(Records excerpted from a collection)

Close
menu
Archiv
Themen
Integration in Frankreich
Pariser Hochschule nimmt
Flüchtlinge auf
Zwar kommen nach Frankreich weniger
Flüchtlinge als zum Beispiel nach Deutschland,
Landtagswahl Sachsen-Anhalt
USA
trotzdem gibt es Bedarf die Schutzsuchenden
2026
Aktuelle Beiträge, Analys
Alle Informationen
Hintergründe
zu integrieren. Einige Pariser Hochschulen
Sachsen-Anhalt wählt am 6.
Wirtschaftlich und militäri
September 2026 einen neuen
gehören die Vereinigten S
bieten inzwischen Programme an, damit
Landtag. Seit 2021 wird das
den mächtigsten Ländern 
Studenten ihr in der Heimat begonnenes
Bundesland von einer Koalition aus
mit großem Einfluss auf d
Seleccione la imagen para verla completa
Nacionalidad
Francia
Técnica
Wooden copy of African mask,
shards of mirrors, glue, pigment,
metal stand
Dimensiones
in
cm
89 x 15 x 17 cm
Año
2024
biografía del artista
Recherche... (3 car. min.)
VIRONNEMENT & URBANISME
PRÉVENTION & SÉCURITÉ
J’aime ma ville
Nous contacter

---

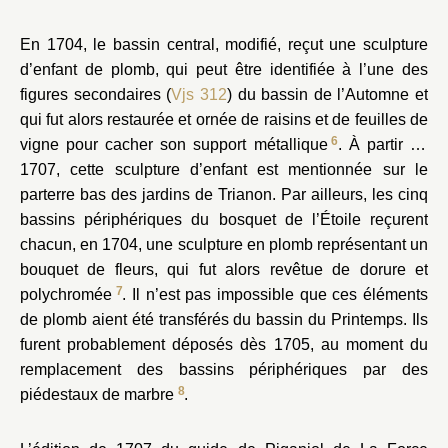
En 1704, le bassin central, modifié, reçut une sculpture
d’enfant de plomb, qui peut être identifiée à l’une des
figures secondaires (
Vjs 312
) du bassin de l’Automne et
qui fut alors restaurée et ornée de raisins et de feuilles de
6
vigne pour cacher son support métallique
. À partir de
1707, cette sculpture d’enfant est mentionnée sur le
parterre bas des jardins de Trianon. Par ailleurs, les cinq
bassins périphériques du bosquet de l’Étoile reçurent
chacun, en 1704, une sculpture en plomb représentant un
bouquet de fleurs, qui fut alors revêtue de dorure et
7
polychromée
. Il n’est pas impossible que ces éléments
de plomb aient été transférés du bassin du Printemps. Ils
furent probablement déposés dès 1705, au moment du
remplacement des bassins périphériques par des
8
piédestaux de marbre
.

• **WHAT IS BEING ASKED**
From the listing, extract the part that opens with the line containing "En 1704, le" and closes with the line containing "1707, cette sculpture". Copy each of those lines word for word, without altering anything.

• **RESULT**
En 1704, le bassin central, modifié, reçut une sculpture
d’enfant de plomb, qui peut être identifiée à l’une des
figures secondaires (
Vjs 312
) du bassin de l’Automne et
qui fut alors restaurée et ornée de raisins et de feuilles de
6
vigne pour cacher son support métallique
. À partir de
1707, cette sculpture d’enfant est mentionnée sur le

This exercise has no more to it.